Description of the task => Replace "Databricks" with "Snowflake" in the records below and change nothing else. Start at the line containing "Les utilisateurs non techniques", end after the line containing "facturation de Databricks ?", and give back only those lines.

Records supplied =>

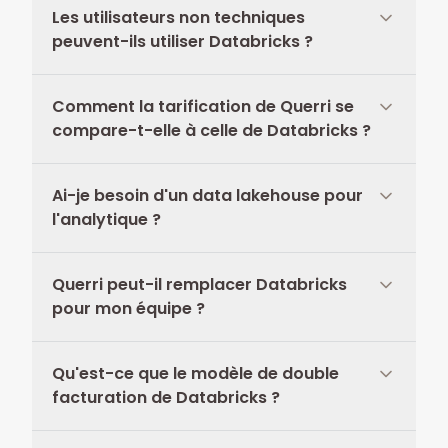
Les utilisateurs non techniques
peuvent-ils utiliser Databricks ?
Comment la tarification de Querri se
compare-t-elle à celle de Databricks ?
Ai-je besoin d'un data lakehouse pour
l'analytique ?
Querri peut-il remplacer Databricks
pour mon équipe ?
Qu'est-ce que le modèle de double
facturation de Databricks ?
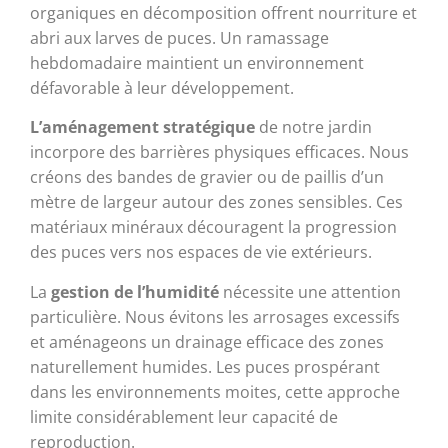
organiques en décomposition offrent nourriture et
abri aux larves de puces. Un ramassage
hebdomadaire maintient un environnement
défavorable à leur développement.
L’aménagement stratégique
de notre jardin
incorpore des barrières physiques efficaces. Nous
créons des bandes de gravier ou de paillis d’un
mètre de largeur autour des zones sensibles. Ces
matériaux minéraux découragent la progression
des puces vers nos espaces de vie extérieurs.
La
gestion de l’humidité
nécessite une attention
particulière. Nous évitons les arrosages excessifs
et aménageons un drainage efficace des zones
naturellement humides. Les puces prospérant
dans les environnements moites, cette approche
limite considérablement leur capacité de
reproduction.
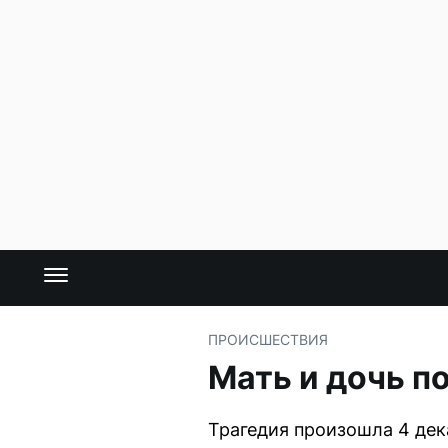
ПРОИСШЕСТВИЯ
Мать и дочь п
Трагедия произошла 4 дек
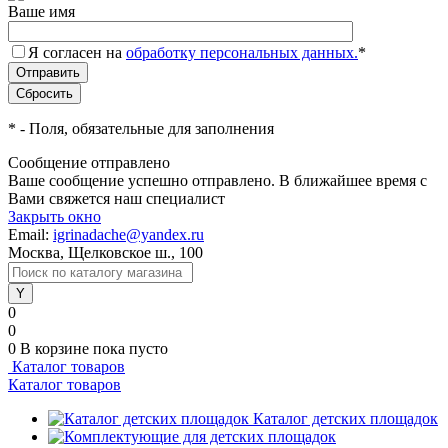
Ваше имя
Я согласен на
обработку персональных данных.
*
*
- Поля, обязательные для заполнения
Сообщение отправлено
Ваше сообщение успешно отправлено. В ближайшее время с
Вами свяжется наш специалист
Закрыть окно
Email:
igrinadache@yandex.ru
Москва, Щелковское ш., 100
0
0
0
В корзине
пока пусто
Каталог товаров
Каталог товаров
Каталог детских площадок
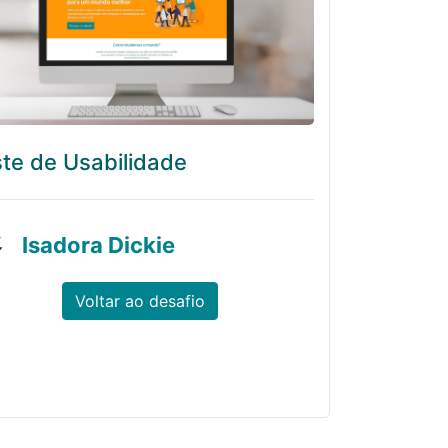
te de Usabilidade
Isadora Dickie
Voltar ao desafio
==
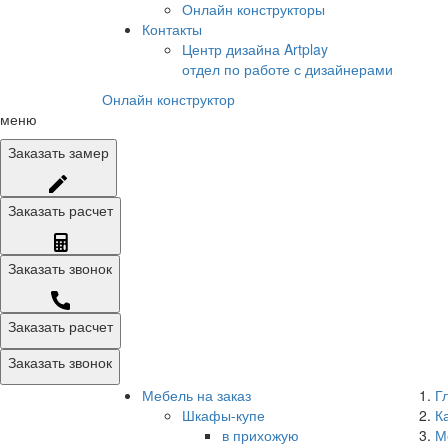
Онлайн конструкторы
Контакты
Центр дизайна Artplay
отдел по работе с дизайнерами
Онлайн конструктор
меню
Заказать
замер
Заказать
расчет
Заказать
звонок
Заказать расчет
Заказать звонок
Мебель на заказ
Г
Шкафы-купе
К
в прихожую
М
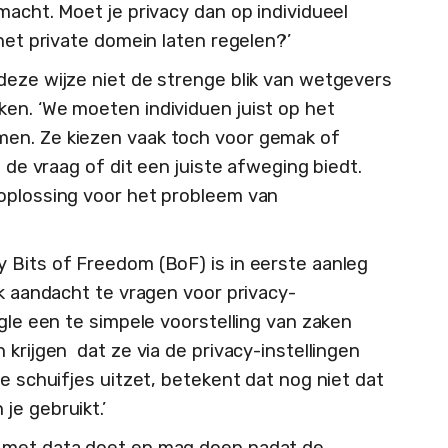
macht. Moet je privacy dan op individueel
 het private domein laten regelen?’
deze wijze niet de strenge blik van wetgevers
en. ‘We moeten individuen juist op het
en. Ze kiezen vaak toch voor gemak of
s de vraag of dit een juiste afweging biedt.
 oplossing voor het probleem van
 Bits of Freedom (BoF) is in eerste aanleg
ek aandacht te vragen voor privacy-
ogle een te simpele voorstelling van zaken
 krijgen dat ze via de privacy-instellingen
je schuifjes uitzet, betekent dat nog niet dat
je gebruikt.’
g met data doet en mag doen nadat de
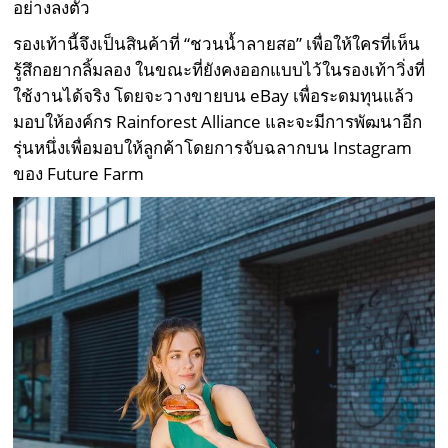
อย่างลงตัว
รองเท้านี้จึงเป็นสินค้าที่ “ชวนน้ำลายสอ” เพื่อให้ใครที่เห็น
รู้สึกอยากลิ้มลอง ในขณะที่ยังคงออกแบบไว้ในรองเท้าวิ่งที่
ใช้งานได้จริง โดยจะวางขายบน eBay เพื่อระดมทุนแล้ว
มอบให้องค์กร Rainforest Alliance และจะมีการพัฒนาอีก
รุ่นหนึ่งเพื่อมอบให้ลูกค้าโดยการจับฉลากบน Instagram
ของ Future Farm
==
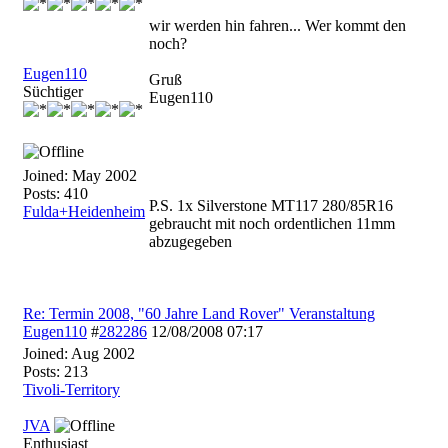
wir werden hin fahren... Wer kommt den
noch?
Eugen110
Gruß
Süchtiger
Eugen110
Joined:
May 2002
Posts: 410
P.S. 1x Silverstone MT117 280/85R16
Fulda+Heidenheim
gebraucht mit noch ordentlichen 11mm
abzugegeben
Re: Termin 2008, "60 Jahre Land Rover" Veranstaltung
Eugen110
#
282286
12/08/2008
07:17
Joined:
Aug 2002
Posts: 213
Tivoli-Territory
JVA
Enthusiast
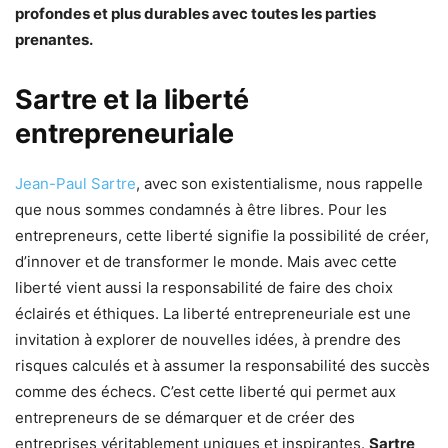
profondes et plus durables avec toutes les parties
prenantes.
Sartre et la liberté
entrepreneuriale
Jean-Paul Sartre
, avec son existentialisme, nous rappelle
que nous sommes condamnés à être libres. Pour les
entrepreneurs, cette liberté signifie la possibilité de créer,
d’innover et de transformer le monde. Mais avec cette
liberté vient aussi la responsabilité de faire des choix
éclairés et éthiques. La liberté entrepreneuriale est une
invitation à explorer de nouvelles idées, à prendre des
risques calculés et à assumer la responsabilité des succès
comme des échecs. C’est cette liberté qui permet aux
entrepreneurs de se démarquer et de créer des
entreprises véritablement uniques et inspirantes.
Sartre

Written reply =>
Les utilisateurs non techniques
peuvent-ils utiliser Snowflake ?
Comment la tarification de Querri se
compare-t-elle à celle de Snowflake ?
Ai-je besoin d'un data lakehouse pour
l'analytique ?
Querri peut-il remplacer Snowflake
pour mon équipe ?
Qu'est-ce que le modèle de double
facturation de Snowflake ?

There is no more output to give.